Mieter, die eine Privatinsolvenz anmelden, können aufgrund der damit verbundenen Kündigungssperre nicht gekündigt werden. Nun hat der Bundesgerichtshof in einem Urteil entschieden: Das gilt nicht in allen Fällen.

Meldet ein Mieter beim Insolvenzgericht ein Verbraucherinsolvenzverfahren (Privatinsolvenz) an, so hat das für den Vermieter meist unangenehme Folgen: Er muss um ausstehende Mieten bangen und kann in der Regel auch das Mietverhältnis wegen Mietverzugs nicht mehr kündigen.

Ziel und Voraussetzung eines Privatinsolvenzverfahrens

Kann eine Privatperson ihre Schulden nicht mehr bezahlen, bleibt als letzter Ausweg oft nur noch der Antrag auf ein Verbraucherinsolvenzverfahren vor dem zuständigen Insolvenzgericht. Der Gesetzgeber wollte mit diesem Verfahren überschuldeten Personen die Möglichkeit geben, nach einer Wohlverhaltensphase durch eine Restschuldbefreiung schuldenfrei zu werden.

Der Antrag auf Privatinsolvenz wird in der Praxis vom Schuldner gestellt. Mit dem Eröffnungsbeschluss des Insolvenzverfahrens verliert der Schuldner das Verwaltungs- und Verfügungsrecht über sein Vermögen an einen Treuhänder. Die Einzelzwangsvollstreckung einzelner Gläubiger wird unzulässig. Der Schuldner muss dann auf eine Dauer von sechs Jahren ab Eröffnung sein pfändbares Arbeitseinkommen oder vergleichbare Bezüge an den Treuhänder abtreten und bestimmte Obliegenheiten erfüllen. Erst nach dieser „Wohlverhaltensperiode“ wird vom Gericht eine Restschuldbefreiung erteilt und das Insolvenzverfahren eingestellt.
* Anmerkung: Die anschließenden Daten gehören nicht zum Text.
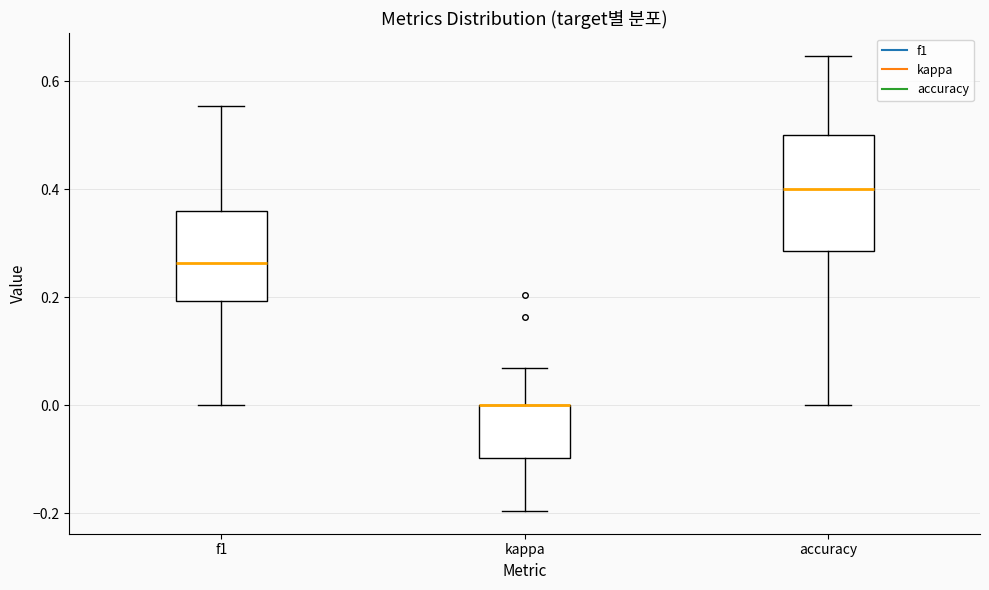

Reading left to right, read every box against the y-axis: the position of its median line, the range the box covers, and the ends of its whiskers. The values are not printed on the chart, so give them approximately, as read against the axis.

f1: median 0.26, box 0.20 to 0.36, whiskers 0.00 to 0.56
kappa: median 0.00 (drawn on the box's upper edge), box -0.10 to 0.00, whiskers -0.20 to 0.06
accuracy: median 0.40, box 0.28 to 0.50, whiskers 0.00 to 0.64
Welche Folgen hat die Privatinsolvenz des Mieters für den Vermieter?

Im Insolvenzeröffnungsverfahren gibt es eine Vorschrift, die für die Wohnraummiete Bedeutung hat (§ 112 InsO). Diese Vorschrift betrifft Mietverträge, in denen der Schuldner Mieter ist. Sie schränkt die Kündigungsmöglichkeiten des Vermieters ein. Der Vermieter kann nach dem Insolvenzantrag den Mietvertrag nicht mehr wegen eines Zahlungsverzugs kündigen, der aus der Zeit vor dem Antrag stammt. Auch Kündigungen wegen Vermögensverschlechterung des Mieters sind dann für den Vermieter gesperrt.

Mietvertragliche Forderungen für die Zeit bis zur Eröffnung sind bloße Insolvenzforderungen (§ 108 Abs. 3 InsO). Der Vermieter kann sie nur zur Insolvenztabelle anmelden und hat allenfalls eine geringe Quote zu erwarten. Insolvenzforderungen unterliegen der Restschuldbefreiung (§ 286 InsO). Forderungen für die Zeit nach der Eröffnung sind dagegen Masseforderungen (§ 55 Abs. 2 Nr. 2 InsO) und werden vorrangig beglichen.

Urteil des Bundesgerichtshofs zur Kündigungssperre

In einem Urteil hat der Bundesgerichtshof entschieden, dass in einer bestimmten Situation die außerordentliche Kündigung für ausstehende Mieten vor Beginn des Insolvenzverfahrens zulässig ist. In dem konkreten Fall hatte der Mieter in den Monaten März 2009 bis Oktober 2012 keine oder nur einen Teil der Miete gezahlt. Auf Antrag des Mieters wurde am 17. Juni 2010 das Verbraucherinsolvenzverfahren über sein Vermögen eröffnet. Die Treuhänderin erklärte am 1. Juli 2010 die "Freigabe" des Mietverhältnisses. Die Freigabeerklärung bewirkt, dass das Mietverhältnis nicht mehr massebefangen ist, sondern in die Verfügungsbefugnis der Vertragsparteien zurückfällt, sodass eine Kündigung grundsätzlich möglich ist.

Die Vermieterin kündigte das Mietverhältnis im Oktober 2012 unter Berufung auf seit März 2009 aufgelaufene Mietrückstände in Höhe von insgesamt 14.806,36 Euro fristlos. Der Bundesgerichtshof hat entschieden, dass die Kündigungssperre (§ 112 Nr. 1 InsO) mit Wirksamwerden der Freigabeerklärung nach (§ 109 Abs. 1 Satz 2 InsO) entfällt und eine außerordentliche Kündigung auch auf Mietrückstände gestützt werden kann, die vor der Eröffnung des Insolvenzverfahrens aufgelaufen sind.